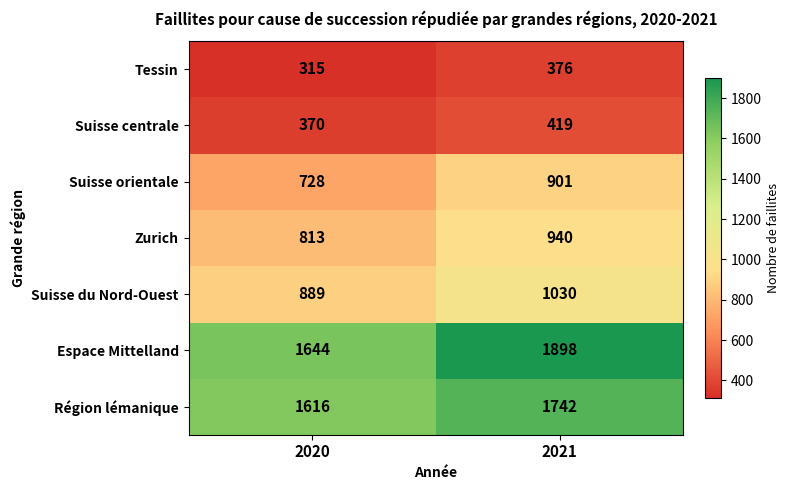

Reading left to right, what are all the values shown in this chart?

Tessin: 315	376
Suisse centrale: 370	419
Suisse orientale: 728	901
Zurich: 813	940
Suisse du Nord-Ouest: 889	1030
Espace Mittelland: 1644	1898
Région lémanique: 1616	1742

....

- **Directions for this task**
Format the material above as a JSON list of strings, one string per line, skipping blank lines and leaving out the pictures.

- **Output for this exercise**
[
  "Reading left to right, what are all the values shown in this chart?",
  "Tessin: 315\t376",
  "Suisse centrale: 370\t419",
  "Suisse orientale: 728\t901",
  "Zurich: 813\t940",
  "Suisse du Nord-Ouest: 889\t1030",
  "Espace Mittelland: 1644\t1898",
  "Région lémanique: 1616\t1742"
]